What a powerful and incisive comment! God is willing to accept even “ve’ayavta” instead of “ve’ahavta,” even hatred and rebellion in place of love and loyalty, but never “lo sam libo,” never that deadly indifference that chokes the soul and poisons the spirit. Better to complain against God and be angry with Him and protest against Him, than to shut your eyes and ears and heart to Him. Better to shake your fists at the heavens, than to shrug your shoulders and turn up your palms and say, “Don’t bother me – I’m not interested.” Better a bitter exchange with the Creator
than no dialogue at all. For ultimately, “ve’ayavta” is based upon am ha’aratzut, upon ignorance, and with the study of Torah and the acquisition of wisdom and learning there will come instead “ve’ahavta” – true love and devotion and loyalty to God. But apathy, “lo sam libo,” has no future whatsoever. Indifference marks the end of any dialogue between God and man. It condemns a man to eternal suspension in a heavy cosmic nothingness, where he is enveloped in a thunderous silence which keeps him at an infinite distance from God – a distance which he cannot and God will not ever bridge.
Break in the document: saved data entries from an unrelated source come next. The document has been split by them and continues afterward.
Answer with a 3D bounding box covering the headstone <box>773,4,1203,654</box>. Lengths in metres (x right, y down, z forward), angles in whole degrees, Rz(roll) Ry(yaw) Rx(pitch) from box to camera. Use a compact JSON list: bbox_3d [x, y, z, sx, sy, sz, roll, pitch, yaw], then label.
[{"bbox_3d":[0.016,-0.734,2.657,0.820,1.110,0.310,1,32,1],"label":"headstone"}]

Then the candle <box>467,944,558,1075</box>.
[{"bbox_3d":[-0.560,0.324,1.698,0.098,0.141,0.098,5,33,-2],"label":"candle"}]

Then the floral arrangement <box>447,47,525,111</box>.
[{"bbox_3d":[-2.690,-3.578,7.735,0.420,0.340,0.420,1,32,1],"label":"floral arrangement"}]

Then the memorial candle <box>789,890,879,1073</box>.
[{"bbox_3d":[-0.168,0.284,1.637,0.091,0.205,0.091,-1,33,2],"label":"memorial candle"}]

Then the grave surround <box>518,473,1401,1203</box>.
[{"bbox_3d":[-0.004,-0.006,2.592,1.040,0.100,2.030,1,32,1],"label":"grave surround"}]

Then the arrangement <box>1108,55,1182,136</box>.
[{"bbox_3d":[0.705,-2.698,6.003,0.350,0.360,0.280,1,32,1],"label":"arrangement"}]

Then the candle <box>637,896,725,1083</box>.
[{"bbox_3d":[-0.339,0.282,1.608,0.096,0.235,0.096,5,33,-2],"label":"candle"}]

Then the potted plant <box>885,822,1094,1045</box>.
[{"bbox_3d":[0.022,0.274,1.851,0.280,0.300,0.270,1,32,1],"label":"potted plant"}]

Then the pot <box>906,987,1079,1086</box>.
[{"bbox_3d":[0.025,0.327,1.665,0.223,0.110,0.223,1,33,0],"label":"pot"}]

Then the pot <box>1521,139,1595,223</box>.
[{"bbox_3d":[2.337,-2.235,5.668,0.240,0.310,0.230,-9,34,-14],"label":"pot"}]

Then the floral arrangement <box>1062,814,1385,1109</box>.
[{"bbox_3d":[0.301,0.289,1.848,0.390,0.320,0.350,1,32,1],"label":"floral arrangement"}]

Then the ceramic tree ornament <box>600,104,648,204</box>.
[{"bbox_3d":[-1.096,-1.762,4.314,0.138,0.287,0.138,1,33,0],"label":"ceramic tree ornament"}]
This, then, is the message implied in the stylistic eccentricity of our sidra. The antonym of yirat Hashem, Reverence, is “lo sam libo” – not putting your heart into Synagogue, Torah, Judaism. In order to achieve that glorious reverence before God, we must learn sympathy and empathy and not apathy, yearning and not neutrality, passion and not indifference.
In short, the Torah presses each of us this day with its demand and its challenge: “Have a heart.”